Gold is just that. Jo Heather’s poetry takes the precious metal of love, grief and remembrance and works it into shapes and songs that will endure, be admired and offer consolation.
A difficult journey through love and loss, made in poems all the more moving for their restraint.
Reading these poems in one sitting – which I recommend – is like being driven fast and skilfully around mountain roads. You have to sit back and admire the view. These poems, in memory of the poet’s lover, are deeply felt, never sentimental. While the facts of death are ever-present, life keeps on breaking through in Jo Heather’s sensual and pin-sharp observations.
A brave study in grief and loss, of the cold rituals with which we seek to make sense of bereavement and of the unspeakable language of death. Good to see it back in print.
About Jo Heather
Jo Heather was born in South Africa, coming to England when still too young to have any exotic memories. Her parents, both from the West Country, returned to their roots and she grew up in Devon. She graduated from Leeds, where she read English, in 1966.
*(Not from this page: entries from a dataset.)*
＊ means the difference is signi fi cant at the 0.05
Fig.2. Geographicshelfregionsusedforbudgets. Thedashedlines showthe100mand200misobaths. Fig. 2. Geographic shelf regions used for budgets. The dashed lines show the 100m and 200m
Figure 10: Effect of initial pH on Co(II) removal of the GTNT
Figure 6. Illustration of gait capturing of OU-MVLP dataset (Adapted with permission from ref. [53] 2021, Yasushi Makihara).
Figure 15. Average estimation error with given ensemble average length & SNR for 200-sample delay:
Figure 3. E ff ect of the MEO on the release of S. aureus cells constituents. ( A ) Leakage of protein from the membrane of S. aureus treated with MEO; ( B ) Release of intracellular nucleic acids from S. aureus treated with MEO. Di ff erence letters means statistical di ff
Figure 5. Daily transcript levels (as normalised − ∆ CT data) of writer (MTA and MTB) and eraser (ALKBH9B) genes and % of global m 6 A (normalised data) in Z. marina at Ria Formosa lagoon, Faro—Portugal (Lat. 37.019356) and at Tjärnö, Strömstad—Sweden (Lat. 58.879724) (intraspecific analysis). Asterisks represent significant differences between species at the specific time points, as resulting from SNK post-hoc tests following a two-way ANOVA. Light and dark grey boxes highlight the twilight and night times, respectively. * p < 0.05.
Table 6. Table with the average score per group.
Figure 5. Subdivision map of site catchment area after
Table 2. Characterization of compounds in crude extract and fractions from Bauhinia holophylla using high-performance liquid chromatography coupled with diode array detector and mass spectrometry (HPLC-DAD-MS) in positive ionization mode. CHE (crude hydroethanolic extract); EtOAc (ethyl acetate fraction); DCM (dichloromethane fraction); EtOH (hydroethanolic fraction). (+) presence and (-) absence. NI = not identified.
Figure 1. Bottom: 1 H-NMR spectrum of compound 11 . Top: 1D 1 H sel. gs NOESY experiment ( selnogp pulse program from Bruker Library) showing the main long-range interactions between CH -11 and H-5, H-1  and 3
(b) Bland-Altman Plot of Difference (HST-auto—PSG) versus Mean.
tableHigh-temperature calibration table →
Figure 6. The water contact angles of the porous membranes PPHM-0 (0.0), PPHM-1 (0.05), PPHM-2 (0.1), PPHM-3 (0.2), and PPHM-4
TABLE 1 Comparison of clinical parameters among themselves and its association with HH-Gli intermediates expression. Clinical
After several years in London, where she worked in the East End and qualified in psychiatric social work, she came back north to Middlesbrough where she worked, for the most part, as an ASW attached to St. Luke’s Hospital. Since early retirement she has lived on the edge of the North York Moors with her husband, with whom she shares three children. They sometimes read her poetry, hoping it’s not about them.